Here we observe that our sample consists primarily of predicted bacterial-associated sequences, with 3%, 0.2%, and 0.1% of sequences predicted as Viruses, Homo sapiens (after Bowtie2 host decontamination), and Archaea-associated sequences, respectively. Among the bacterial-associated sequences, more than 14000 species have been captured, providing a high-resolution framework for monitoring the population dynamics of specific species. However, Kraken2 failed to assign taxonomic classifications to 65.11% of sequences, as reported in the data/kraken2/k2_report.txt
file. This is likely due to the pipelines use of the 8GB-capped standard-8 collection for its Kraken2/Bracken RefSeq index. Choosing a more comprehensive alternative index from their offerings or assembling a customized index from scratch has the potential to improve the sensitivity of Kraken2 classification. Possible explanations for these unclassified Kraken2 sequences include the potential that these reads have not yet undergone characterization within the existing RefSeq databases. Another possibility is that these sequences may originate from taxonomic kingdoms not represented in the standard-8 collection of the Kraken2/Bracken indexes.
[1] Munk P, Brinch C, Møller FD, et al. Genomic analysis of sewage from 101 countries reveals global landscape of antimicrobial resistance. Nat Commun. 2022;13(1):7251.
[2] Hendriksen RS, Munk P, Njage P, et al. Global monitoring of antimicrobial resistance based on metagenomics analyses of urban sewage. Nat Commun. 2019;10(1):1124.
[3] Majeed HJ, Riquelme MV, Davis BC, et al. Evaluation of Metagenomic-Enabled Antibiotic Resistance Surveillance at a Conventional Wastewater Treatment Plant. Front. Microbiol. 2021;12:657954.

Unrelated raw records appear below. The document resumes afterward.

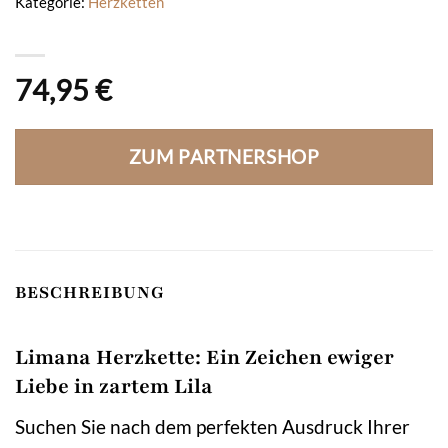
Kategorie:
Herzketten
74,95
€
ZUM PARTNERSHOP
BESCHREIBUNG
Limana Herzkette: Ein Zeichen ewiger
Liebe in zartem Lila
Suchen Sie nach dem perfekten Ausdruck Ihrer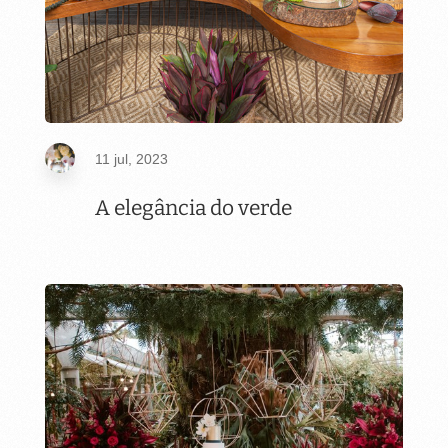
11 jul, 2023
A elegância do verde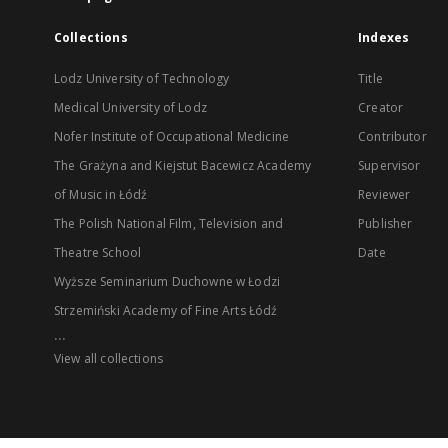
Collections
Indexes
Lodz University of Technology
Title
Medical University of Lodz
Creator
Nofer Institute of Occupational Medicine
Contributor
The Grażyna and Kiejstut Bacewicz Academy
Supervisor
of Music in Łódź
Reviewer
The Polish National Film, Television and
Publisher
Theatre School
Date
Wyższe Seminarium Duchowne w Łodzi
Strzemiński Academy of Fine Arts Łódź
...
View all collections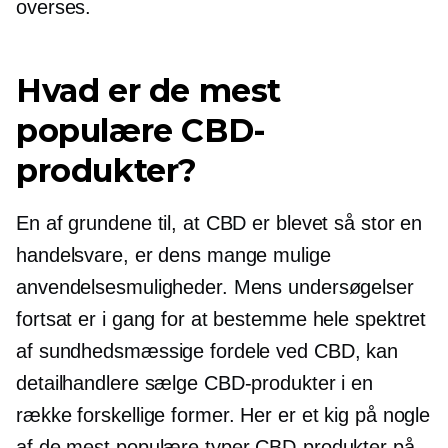
overses.
Hvad er de mest
populære CBD-
produkter?
En af grundene til, at CBD er blevet så stor en
handelsvare, er dens mange mulige
anvendelsesmuligheder. Mens undersøgelser
fortsat er i gang for at bestemme hele spektret
af sundhedsmæssige fordele ved CBD, kan
detailhandlere sælge CBD-produkter i en
række forskellige former. Her er et kig på nogle
af de mest populære typer CBD-produkter på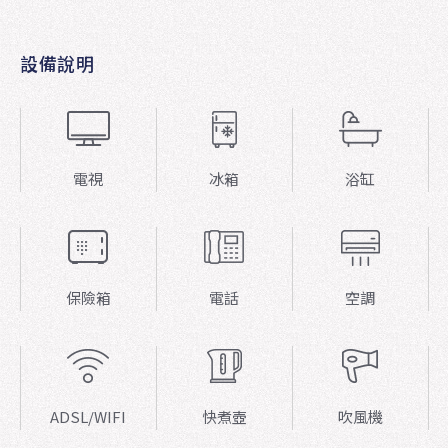
設備說明
電視
冰箱
浴缸
保險箱
電話
空調
ADSL/WIFI
快煮壺
吹風機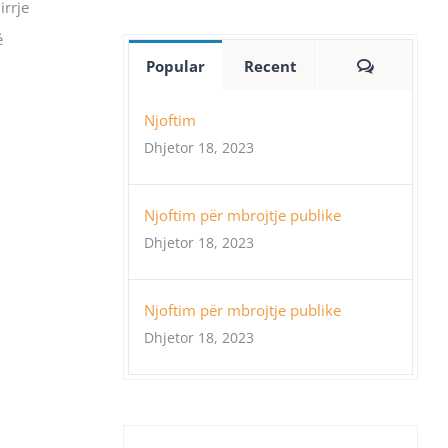
irrje
ë
Comment
Popular
Recent
Njoftim
Dhjetor 18, 2023
Njoftim për mbrojtje publike
Dhjetor 18, 2023
Njoftim për mbrojtje publike
Dhjetor 18, 2023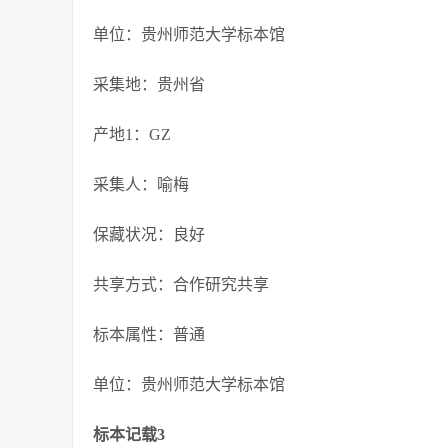
单位：贵州师范大学标本馆
采集地：贵州省
产地1：GZ
采集人：喻梅
保藏状况：良好
共享方式：合作研究共享
标本属性：普通
单位：贵州师范大学标本馆
标本记载3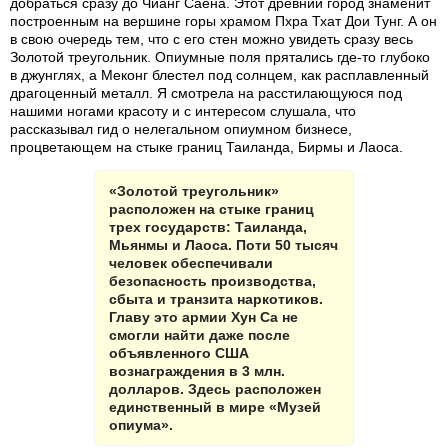
добраться сразу до Чианг Саена. Этот древний город знаменит
построенным на вершине горы храмом Пхра Тхат Дои Тунг. А он
в свою очередь тем, что с его стен можно увидеть сразу весь
Золотой треугольник. Опиумные поля прятались где-то глубоко
в джунглях, а Меконг блестел под солнцем, как расплавленный
драгоценный металл. Я смотрела на расстилающуюся под
нашими ногами красоту и с интересом слушала, что
рассказывал гид о нелегальном опиумном бизнесе,
процветающем на стыке границ Таиланда, Бирмы и Лаоса.
«Золотой треугольник»
расположен на стыке границ
трех государств: Таиланда,
Мьянмы и Лаоса. Поти 50 тысяч
человек обеспечивали
безопасность производства,
сбыта и транзита наркотиков.
Главу это армии Хун Са не
смогли найти даже после
объявленного США
вознаграждения в 3 млн.
долларов. Здесь расположен
единственный в мире «Музей
опиума».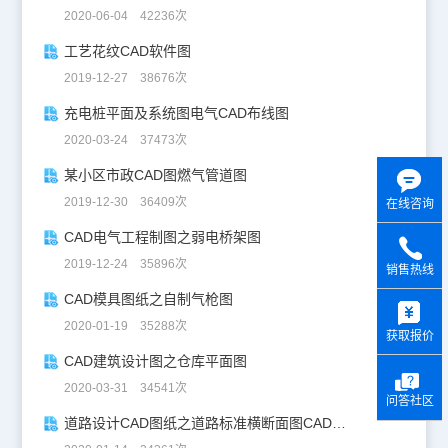
2020-06-04 42236次
工艺花纹CAD软件图
2019-12-27 38676次
充电桩平面及系统图电气CAD布线图
2020-03-24 37473次
某小区市政CAD图燃气管道图
2019-12-30 36409次
在线咨询
CAD电气工程制图之弱电桥架图
2019-12-24 35896次
销售热线
y
CAD模具图纸之自制气枪图
2020-01-19 35288次
获取报价
CAD建筑设计图之仓库平面图
2020-03-31 34541次
问答社区
道路设计CAD图纸之道路标准横断面图CAD图纸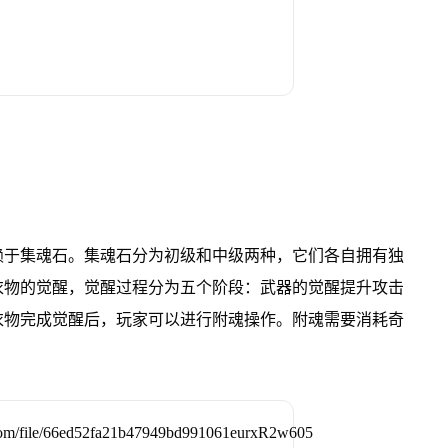
赖于集魂石。
集魂石分为初级和中级两种，
它们各自拥有独
衣物的觉醒，
觉醒过程分为五个阶段：
武器的觉醒提升攻击
衣物完成觉醒后，
玩家可以进行附魂操作。
附魂需要消耗奇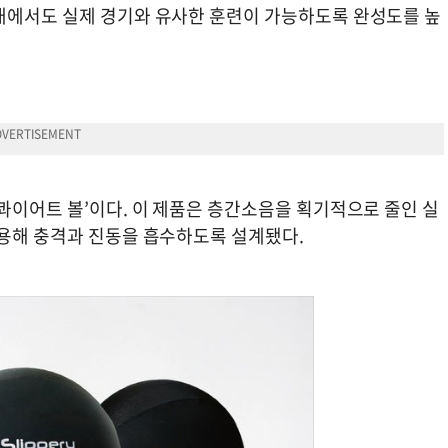
내에서도 실제 경기와 유사한 훈련이 가능하도록 완성도를 높
콰이어트 볼’이다. 이 제품은 층간소음을 획기적으로 줄인 실
적용해 충격과 진동을 흡수하도록 설계됐다.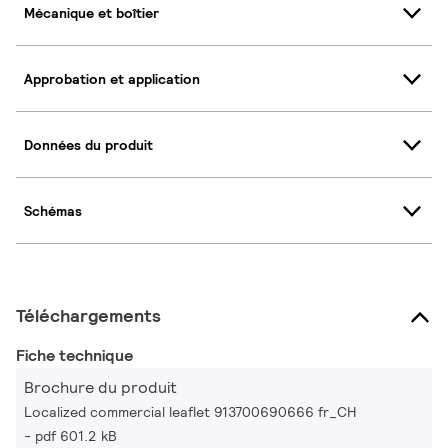
Mécanique et boîtier
Approbation et application
Données du produit
Schémas
Téléchargements
Fiche technique
Brochure du produit
Localized commercial leaflet 913700690666 fr_CH
pdf 601.2 kB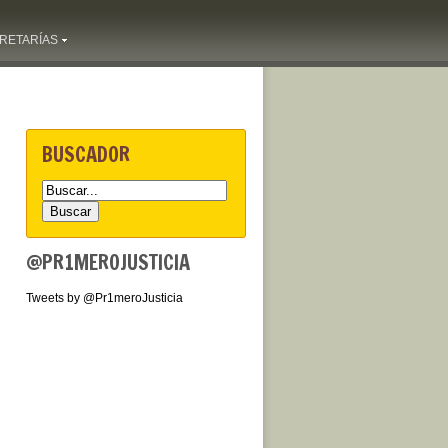
RETARÍAS
BUSCADOR
@PR1MEROJUSTICIA
Tweets by @Pr1meroJusticia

[4] Wood DE, Salzberg SL. Kraken: ultrafast metagenomic sequence classification using exact alignments. Genome Biol. 2014;15(3):R46.

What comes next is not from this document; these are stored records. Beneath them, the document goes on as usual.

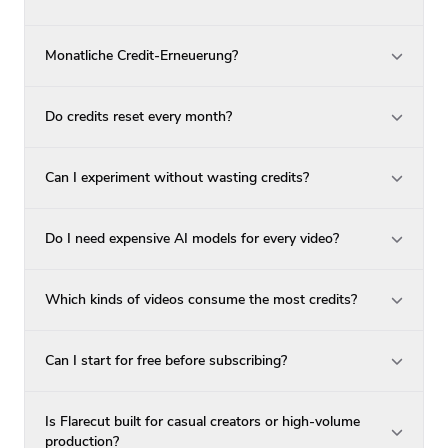
Monatliche Credit-Erneuerung?
Do credits reset every month?
Can I experiment without wasting credits?
Do I need expensive AI models for every video?
Which kinds of videos consume the most credits?
Can I start for free before subscribing?
Is Flarecut built for casual creators or high-volume
production?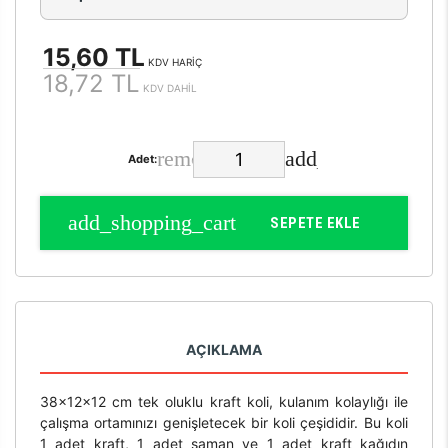
15,60 TL
KDV HARİÇ
18,72 TL
KDV DAHİL
Adet:
SEPETE EKLE
AÇIKLAMA
38x12x12 cm tek oluklu kraft koli, kulanım kolaylığı ile
çalışma ortamınızı genişletecek bir koli çeşididir. Bu koli
1 adet kraft, 1 adet saman ve 1 adet kraft kağıdın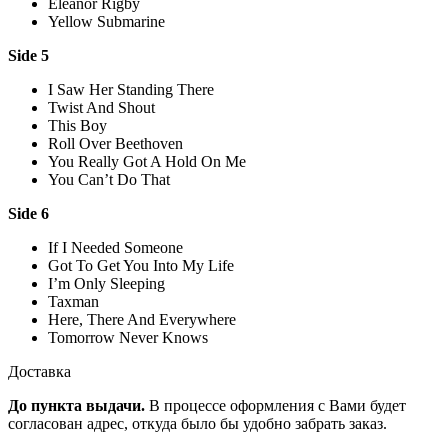
Eleanor Rigby
Yellow Submarine
Side 5
I Saw Her Standing There
Twist And Shout
This Boy
Roll Over Beethoven
You Really Got A Hold On Me
You Can’t Do That
Side 6
If I Needed Someone
Got To Get You Into My Life
I’m Only Sleeping
Taxman
Here, There And Everywhere
Tomorrow Never Knows
Доставка
До пункта выдачи.
В процессе оформления с Вами будет
согласован адрес, откуда было бы удобно забрать заказ.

[5] Lu J, Rincon N, Wood DE, et al. Metagenome analysis using the Kraken software suite. Nat Protoc. 2022;17(12):2815–2839.
[6] Wood DE, Lu J, Langmead B. Improved metagenomic analysis with Kraken 2. Genome Biol. 2019;20(1):257.

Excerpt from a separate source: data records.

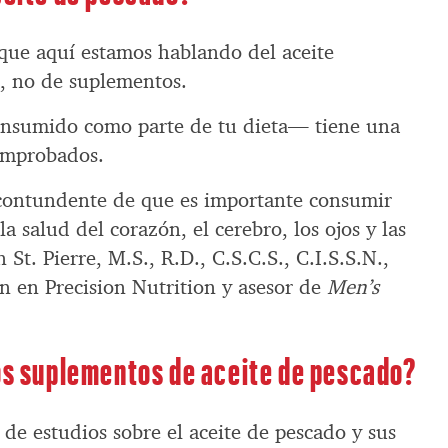
 aquí estamos hablando del aceite
, no de suplementos.
onsumido como parte de tu dieta— tiene una
omprobados.
 contundente de que es importante consumir
a salud del corazón, el cerebro, los ojos y las
n St. Pierre, M.S., R.D., C.S.C.S., C.I.S.S.N.,
n en Precision Nutrition y asesor de
Men’s
los suplementos de aceite de pescado?
 estudios sobre el aceite de pescado y sus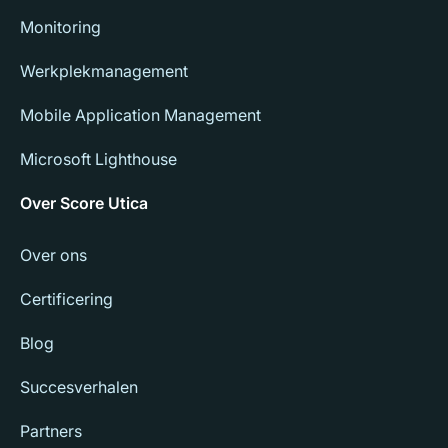
Monitoring
Werkplekmanagement
Mobile Application Management
Microsoft Lighthouse
Over Score Utica
Over ons
Certificering
Blog
Succesverhalen
Partners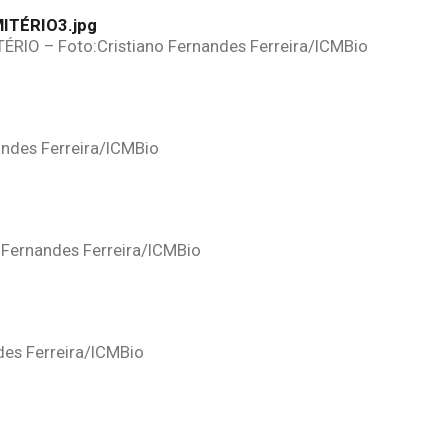
O – Foto:Cristiano Fernandes Ferreira/ICMBio
ndes Ferreira/ICMBio
Fernandes Ferreira/ICMBio
es Ferreira/ICMBio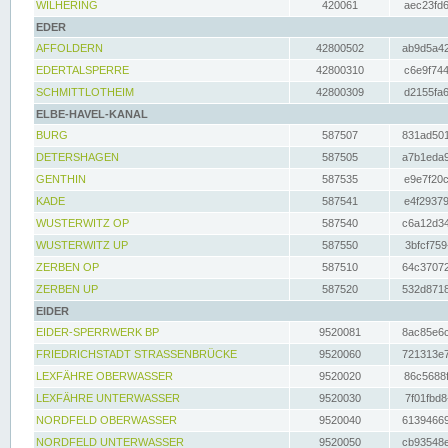
WILHERING
420061
aec23fd6
EDER
AFFOLDERN
42800502
ab9d5a42
EDERTALSPERRE
42800310
c6e9f744
SCHMITTLOTHEIM
42800309
d2155fa6
ELBE-HAVEL-KANAL
BURG
587507
831ad501
DETERSHAGEN
587505
a7b1eda9
GENTHIN
587535
e9e7f20c
KADE
587541
e4f29379
WUSTERWITZ OP
587540
c6a12d34
WUSTERWITZ UP
587550
3bfcf759
ZERBEN OP
587510
64c37072
ZERBEN UP
587520
532d8718
EIDER
EIDER-SPERRWERK BP
9520081
8ac85e6c
FRIEDRICHSTADT STRASSENBRÜCKE
9520060
721313e7
LEXFÄHRE OBERWASSER
9520020
86c5688f
LEXFÄHRE UNTERWASSER
9520030
7f01fbd8
NORDFELD OBERWASSER
9520040
61394669
NORDFELD UNTERWASSER
9520050
cb93548e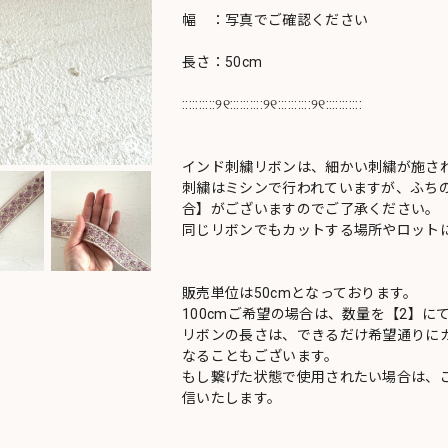
幅 ：写真でご確認ください
長さ：50cm
::::::::::୨୧::::::::::୨୧::::::::::୨୧:::::::::::
インド刺繍リボンは、細かい刺繍が施さ
刺繍はミシンで行われていますが、ふち
合】がございますのでご了承ください。
同じリボンでもカットする場所やロットに
販売単位は50cmとなっております。
100cmご希望の場合は、数量を【2】に
リボンの長さは、できるだけ希望通りにカ
なることもございます。
もし繋げた状態で使用されたい場合は、
信いたします。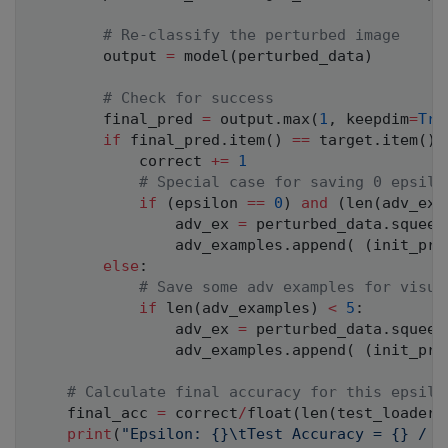
# Re-classify the perturbed image
        output 
=
 model
(
perturbed_data
)
# Check for success
        final_pred 
=
 output
.
max
(
1
,
 keepdim
=
Tru
if
 final_pred
.
item
(
)
==
 target
.
item
(
)
:
            correct 
+=
1
# Special case for saving 0 epsilo
if
(
epsilon 
==
0
)
and
(
len
(
adv_exa
                adv_ex 
=
 perturbed_data
.
squeez
                adv_examples
.
append
(
(
init_pre
else
:
# Save some adv examples for visua
if
len
(
adv_examples
)
<
5
:
                adv_ex 
=
 perturbed_data
.
squeez
                adv_examples
.
append
(
(
init_pre
# Calculate final accuracy for this epsilo
    final_acc 
=
 correct
/
float
(
len
(
test_loader
)
print
(
"Epsilon: {}\tTest Accuracy = {} / {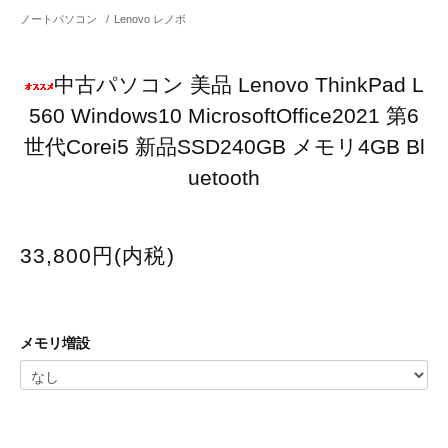
ノートパソコン
/
Lenovo レノボ
中古パソコン 美品 Lenovo ThinkPad L
560 Windows10 MicrosoftOffice2021 第6
世代Corei5 新品SSD240GB メモリ4GB Bl
uetooth
33,800円(内税)
メモリ増設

[7] Ye SH, Siddle KJ, Park DJ, Sabeti PC. Benchmarking Metagenomics Tools for Taxonomic Classification. Cell. 2019;178(4):779–794.
[8] Ondov BD, Bergman NH, Phillippy AM. Interactive metagenomic visualization in a Web browser. BMC Bioinformatics. 2011;12(1):385.
[9] Chen S, Zhou Y, Chen Y, Gu J. fastp: an ultra-fast all-in-one FASTQ preprocessor. Bioinformatics. 2018;34(17):i884–i890.
[10] Langmead B, Salzberg SL. Fast gapped-read alignment with Bowtie 2. Nat Methods. 2012;9(4):357–359.
[11] Lu J, Rincon N, Wood DE, et al. Metagenome analysis using the Kraken software suite. Nat Protoc. 2022;17(12):2815–2839.